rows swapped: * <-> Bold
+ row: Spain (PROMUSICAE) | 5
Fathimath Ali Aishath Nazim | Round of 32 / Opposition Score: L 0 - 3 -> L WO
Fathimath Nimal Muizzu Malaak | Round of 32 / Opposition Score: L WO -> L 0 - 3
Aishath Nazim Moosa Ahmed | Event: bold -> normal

* _WHAT IS ASKED_
Filter the rows above down to those containing the word "Aishath", and copy each one unchanged.

* _FINAL ANSWER_
Fathimath Ali Aishath Nazim | Round of 32 / Opposition Score: L 0 - 3 -> L WO
Aishath Nazim Moosa Ahmed | Event: bold -> normal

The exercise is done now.